There should be little wonder that, across the global south, populations that have been bombed, tortured and displaced are reacting gleefully to seeing America’s allies on the receiving end.
Whatever the rights and wrongs of the Afghan and Iraq interventions (and I believe they were both mistaken), they were executed with scant respect for human life and dignity, a fact that seems obvious in every coffee shop south of Belgrade, but controversial in every newspaper office north of it.
So when Ukrainians, rightly, launched a war of resistance against Russia, for their right to be part of the western world, the totalitarian elites of Russia, India, China and Myanmar were able to revel in schadenfreude.
Putin and Xi Jinping are engaged in a long war for the hearts and minds of people across the globe. Give away democracy, freedom, the rule of law and human rights, is their offer, and you get economic development and stability. As a bonus feature, you get to watch the heartlands of 19th-century imperialism burn.

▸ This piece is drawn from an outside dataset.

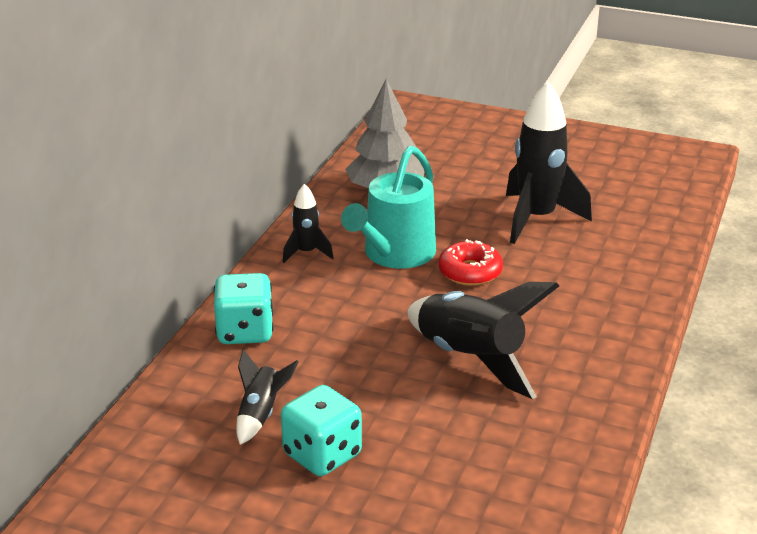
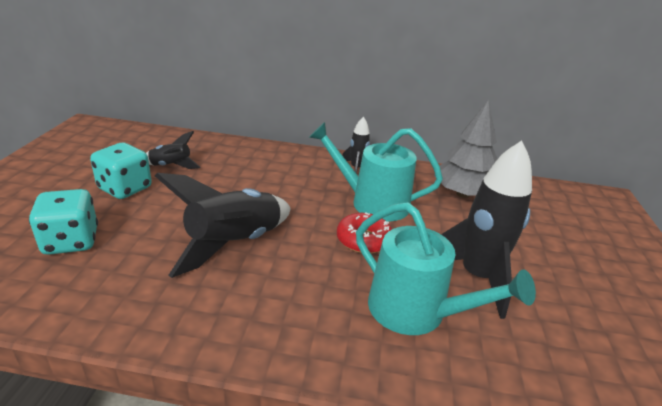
camera: 75 degrees right, 0 degrees up
(245, 332) = (258, 155): turquoise dice -> turquoise dice (71, 241)
(582, 261) = (415, 311): none -> turquoise watering can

The offer, unfortunately, has found takers even among the anti-imperialist left in Europe and North America, and will find more in the countries whose democracies were undermined, and whose human rights were treated as valueless, both during the cold war and the so-called war on terror.
The fightback has to begin with atonement. I can feel the hackles of western liberalism rising as Putin’s apologists spray whataboutery across social media: what about Palestine, what about Yemen etc. But these are legitimate questions. They don’t make what Russia is doing right. They do explain why otherwise decent people are drawn to Putin’s arguments.
Practically, Nato will not be solidified into an effective, defensive military alliance until there is some level of admission that the “out of area” philosophy that led it into Afghanistan and Libya was a mistake.
Beyond atonement, however, there has to be principle. If we are defending a concept called liberal democracy, or “western values”, these have to be on offer to all those prepared to align with us against the totalitarian dictatorships in Beijing and Moscow. Liberal democracy has to mean more than the arrival of McKinsey to privatise your public realm, McDonald’s to colonise your cuisine and McDonnell Douglas to sell you overpriced munitions.
Because this is an existential conflict. Putin is rallying both Russians and foreign auxiliaries to a cause: a Russian ethno-state to bestride Eurasia, with a place at the table for every local warlord and mafiosi who wants to play ball. He is using all the tropes of fascism – dehumanisation, depopulation, shameless breaches of the laws of war – to tell a story: might is right.
Don’t be surprised if he finds a receptive audience among peoples of the global south who have seen that doctrine preached by America for 20 years. Western outrage is not going to win them over. Changing what the West does, what it stands for, what it offers to the peoples of the global south would be a start.